Sunday, March 25, 2007

Dirty KIEWIT

FROM BLACKBOXVOTING, about Kiewit, who works with TxDOT, Zachry and others:

I became interested in Kiewit because if anything is less appropriate than Chuck Hagel’s ties to ES&S, it would be a Kiewit relationship of any kind to any voting-system vendor. So who is Kiewit? Peter Kiewit Sons’ Inc. and its subsidiaries have been tied to a string of bid-rigging cases in as many as 11 states and two countries.

In an antitrust case that involved charges of bid-rigging in New Orleans, Kiewit pleaded no contest and paid $100,000 in fines and $300,000 in a civil settlement. In South Dakota, a Kiewit subsidiary pleaded guilty to bid-rigging on road contracts and paid a fine of $350,000. In Kansas, a Kiewit subsidiary was found guilty of bid-rigging and mail fraud on a federal highway project. The firm was fined $900,000 and a company official was sentenced to a year in jail. A Kiewit subsidiary paid $1.8 million for bid-rigging on a state highway project in Nebraska, and a Kiewit vice president was jailed.

This free internet version is available at www.BlackBoxVoting.org The Army Corps of Engineers at one point decided to bar Kiewit from bidding on all federal projects but later changed its mind. Kiewit builds munitions plants and military airstrips.

Does Kiewit have a political agenda? Absolutely. Kiewit’s Jerry Pfeffer has spoken before Congress to ask for more privatization: “Kiewit, based in Omaha, built more lane-miles of the Interstate Highway System than any other contractor,” he said. “…We’re active in toll roads, airports and water facilities …”

Pfeffer, advocating privatization of the highway system, has stated glibly that “American motorists will gladly pay market prices to avoid congestion.”

He goes on to suggest to Congress that Kiewit should get special tax treatment. Kiewit also owns CalEnergy Corp., has been involved with Level 3 Communications and is a quiet giant in telecommunications; underneath its highways, Kiewit lays fiber-optic cable and has been outfitting our roads with video surveillance cameras since 1993.

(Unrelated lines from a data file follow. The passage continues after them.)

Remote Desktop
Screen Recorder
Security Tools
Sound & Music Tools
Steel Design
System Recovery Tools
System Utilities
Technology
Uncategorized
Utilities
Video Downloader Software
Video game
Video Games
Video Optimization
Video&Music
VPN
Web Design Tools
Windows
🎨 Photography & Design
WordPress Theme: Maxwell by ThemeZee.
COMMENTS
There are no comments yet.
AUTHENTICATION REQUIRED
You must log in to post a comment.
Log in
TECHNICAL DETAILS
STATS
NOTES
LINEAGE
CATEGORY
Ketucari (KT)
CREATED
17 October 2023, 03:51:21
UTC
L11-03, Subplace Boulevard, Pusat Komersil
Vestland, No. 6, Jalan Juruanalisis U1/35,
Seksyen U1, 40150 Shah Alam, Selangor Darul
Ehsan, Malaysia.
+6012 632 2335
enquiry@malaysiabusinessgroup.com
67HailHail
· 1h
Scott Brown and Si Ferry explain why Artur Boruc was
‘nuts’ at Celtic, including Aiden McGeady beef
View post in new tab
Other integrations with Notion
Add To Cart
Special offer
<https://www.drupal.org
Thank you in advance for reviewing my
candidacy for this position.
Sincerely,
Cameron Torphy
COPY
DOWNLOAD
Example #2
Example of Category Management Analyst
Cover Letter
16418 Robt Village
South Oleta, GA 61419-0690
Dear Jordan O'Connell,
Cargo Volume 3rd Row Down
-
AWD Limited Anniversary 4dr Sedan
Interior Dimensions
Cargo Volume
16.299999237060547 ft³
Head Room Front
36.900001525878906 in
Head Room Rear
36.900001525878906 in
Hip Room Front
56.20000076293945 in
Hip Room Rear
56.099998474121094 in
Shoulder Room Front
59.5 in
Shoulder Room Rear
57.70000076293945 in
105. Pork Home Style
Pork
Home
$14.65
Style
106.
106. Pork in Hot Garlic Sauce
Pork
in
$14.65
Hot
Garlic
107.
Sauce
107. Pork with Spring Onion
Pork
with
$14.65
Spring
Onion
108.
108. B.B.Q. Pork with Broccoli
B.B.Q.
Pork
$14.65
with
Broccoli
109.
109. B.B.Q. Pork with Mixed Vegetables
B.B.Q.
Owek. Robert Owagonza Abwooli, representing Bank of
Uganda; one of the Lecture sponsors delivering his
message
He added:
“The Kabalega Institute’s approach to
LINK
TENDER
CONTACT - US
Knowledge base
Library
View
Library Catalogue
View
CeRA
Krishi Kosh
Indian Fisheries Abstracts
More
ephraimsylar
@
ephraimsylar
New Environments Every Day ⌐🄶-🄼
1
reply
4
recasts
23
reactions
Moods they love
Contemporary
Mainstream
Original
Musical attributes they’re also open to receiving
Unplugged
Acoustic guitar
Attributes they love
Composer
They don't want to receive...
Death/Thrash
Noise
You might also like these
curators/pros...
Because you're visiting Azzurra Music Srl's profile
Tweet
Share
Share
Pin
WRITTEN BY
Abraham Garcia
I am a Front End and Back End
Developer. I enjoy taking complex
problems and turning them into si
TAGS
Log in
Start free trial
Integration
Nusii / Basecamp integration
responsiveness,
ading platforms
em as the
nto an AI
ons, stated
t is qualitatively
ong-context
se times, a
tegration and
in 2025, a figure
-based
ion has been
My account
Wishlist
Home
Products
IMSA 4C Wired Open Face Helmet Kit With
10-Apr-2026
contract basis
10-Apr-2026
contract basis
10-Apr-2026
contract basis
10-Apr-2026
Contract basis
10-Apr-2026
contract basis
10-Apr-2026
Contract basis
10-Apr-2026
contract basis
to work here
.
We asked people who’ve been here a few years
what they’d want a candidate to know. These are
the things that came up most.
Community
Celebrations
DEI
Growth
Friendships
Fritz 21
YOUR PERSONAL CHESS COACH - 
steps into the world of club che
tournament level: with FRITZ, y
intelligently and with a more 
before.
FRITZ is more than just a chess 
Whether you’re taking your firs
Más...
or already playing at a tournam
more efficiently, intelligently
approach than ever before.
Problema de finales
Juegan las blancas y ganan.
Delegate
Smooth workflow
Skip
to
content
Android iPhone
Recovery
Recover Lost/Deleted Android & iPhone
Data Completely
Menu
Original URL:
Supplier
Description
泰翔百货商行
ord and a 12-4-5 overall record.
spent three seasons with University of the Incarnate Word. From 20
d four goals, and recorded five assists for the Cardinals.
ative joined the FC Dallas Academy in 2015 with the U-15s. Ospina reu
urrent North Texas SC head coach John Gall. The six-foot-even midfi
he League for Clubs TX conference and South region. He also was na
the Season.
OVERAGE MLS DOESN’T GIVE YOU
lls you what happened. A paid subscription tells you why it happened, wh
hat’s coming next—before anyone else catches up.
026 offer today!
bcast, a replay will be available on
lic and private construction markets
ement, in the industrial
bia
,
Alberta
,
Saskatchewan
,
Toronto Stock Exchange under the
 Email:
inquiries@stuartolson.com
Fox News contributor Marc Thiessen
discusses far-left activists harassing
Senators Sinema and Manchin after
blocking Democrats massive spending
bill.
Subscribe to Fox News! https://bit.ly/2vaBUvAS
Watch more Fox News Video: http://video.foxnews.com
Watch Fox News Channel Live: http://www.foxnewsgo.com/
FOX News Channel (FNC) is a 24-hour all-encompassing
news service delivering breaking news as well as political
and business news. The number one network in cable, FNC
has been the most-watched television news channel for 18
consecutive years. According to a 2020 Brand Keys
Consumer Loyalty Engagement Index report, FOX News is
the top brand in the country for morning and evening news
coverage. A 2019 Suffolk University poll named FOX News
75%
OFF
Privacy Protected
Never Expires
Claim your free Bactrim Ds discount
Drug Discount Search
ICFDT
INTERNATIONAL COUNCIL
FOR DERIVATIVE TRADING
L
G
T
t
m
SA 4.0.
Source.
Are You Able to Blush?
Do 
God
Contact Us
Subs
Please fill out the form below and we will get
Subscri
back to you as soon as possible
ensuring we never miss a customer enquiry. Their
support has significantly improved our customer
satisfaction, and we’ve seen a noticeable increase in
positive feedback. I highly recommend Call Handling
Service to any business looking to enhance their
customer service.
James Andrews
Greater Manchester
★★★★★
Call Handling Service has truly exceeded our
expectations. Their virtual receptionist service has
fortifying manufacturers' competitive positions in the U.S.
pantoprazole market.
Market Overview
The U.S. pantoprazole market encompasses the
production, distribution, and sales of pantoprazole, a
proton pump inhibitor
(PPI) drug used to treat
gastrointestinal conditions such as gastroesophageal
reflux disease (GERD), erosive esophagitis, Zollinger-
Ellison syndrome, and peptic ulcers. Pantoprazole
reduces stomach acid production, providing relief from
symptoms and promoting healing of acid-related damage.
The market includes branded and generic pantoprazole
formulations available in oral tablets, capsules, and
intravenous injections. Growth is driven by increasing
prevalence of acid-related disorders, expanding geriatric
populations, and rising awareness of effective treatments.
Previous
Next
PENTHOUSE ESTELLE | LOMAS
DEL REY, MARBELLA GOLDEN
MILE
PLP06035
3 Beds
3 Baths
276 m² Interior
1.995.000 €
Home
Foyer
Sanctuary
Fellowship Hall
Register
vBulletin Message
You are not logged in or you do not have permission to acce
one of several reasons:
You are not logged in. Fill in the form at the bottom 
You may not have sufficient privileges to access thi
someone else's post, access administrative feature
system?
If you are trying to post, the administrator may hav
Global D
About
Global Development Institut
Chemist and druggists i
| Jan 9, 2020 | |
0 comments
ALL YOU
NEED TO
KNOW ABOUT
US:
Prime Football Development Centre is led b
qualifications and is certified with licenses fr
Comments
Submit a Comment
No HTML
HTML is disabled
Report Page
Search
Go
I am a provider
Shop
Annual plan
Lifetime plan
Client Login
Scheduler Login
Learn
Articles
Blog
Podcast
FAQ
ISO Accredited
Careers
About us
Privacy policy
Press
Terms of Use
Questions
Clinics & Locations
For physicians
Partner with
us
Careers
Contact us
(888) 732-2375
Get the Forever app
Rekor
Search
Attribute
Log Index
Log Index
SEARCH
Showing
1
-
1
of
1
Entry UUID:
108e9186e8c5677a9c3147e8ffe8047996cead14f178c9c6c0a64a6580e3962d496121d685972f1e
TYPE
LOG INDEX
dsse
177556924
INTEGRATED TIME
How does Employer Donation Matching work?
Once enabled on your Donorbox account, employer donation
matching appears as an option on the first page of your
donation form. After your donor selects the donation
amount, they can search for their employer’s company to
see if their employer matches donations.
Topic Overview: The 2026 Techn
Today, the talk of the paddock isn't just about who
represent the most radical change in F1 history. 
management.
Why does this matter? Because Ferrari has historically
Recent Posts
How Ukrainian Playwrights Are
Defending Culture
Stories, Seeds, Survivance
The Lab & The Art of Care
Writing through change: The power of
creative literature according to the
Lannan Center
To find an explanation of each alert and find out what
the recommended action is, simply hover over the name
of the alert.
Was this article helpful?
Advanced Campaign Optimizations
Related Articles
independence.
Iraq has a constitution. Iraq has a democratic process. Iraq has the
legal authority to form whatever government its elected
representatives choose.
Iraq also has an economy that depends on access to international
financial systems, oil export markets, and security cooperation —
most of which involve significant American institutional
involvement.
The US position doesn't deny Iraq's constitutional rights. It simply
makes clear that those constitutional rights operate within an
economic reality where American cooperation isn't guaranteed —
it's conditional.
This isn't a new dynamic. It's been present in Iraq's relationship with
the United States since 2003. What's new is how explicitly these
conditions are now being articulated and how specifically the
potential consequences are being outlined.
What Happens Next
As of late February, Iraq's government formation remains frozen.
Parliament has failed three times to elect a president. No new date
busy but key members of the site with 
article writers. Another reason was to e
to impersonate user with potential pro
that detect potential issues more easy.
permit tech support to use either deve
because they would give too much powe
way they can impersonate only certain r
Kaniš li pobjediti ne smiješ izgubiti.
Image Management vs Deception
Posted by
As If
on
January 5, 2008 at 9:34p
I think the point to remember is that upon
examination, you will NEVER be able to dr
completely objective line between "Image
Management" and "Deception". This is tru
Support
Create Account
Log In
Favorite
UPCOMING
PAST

When the state of Oklahoma forbade Kiewit to bid anymore, Kiewit set up a different company called Gilbert Southern Corp. According to The Sunday Oklahoman, “Gilbert Southern Corp. recently submitted a sworn affidavit to the transportation department saying it had no parent company, affiliate firms or subsidiaries.”

But Kiewit owned Gilbert Southern Corp. lock, stock and barrel. When the state of Oklahoma found out, it yanked the contracts. In another obfuscation, Peter Kiewit & Sons took contracts in Washington State under the guise of a minority-owned firm. The government thought it was giving contracts to a company owned by African-American women; actually, it was a bunch of white guys in Nebraska. Kiewit paid more than $700,000 in fines while denying liability or wrongdoing.

Kiewit’s corporate papers indicate that investigations and litigation are normal, saying there are “numerous” lawsuits. This is a handy thing to know: Apparently you can skip disclosure of pending litigation, if there’s a lot of it.

This example illustrates why voting-machine vendors should be required to provide full disclosure on owners, parent companies, stockholders and key personnel. Kiewit has connections with both ES&S parent companies and has a track record of hiding ownership

We should require enough disclosure so that we can at least ask informed questions next time we buy voting machines. In 1997, the company that had called itself American Information
Systems bought elections-industry giant BRC and changed its name to Election Systems and Software. The Securities and Exchange Commission objected on antitrust grounds, and an odd little deal was cooked up in which the assets of BRC were shared between two voting companies: ES&S and Sequoia.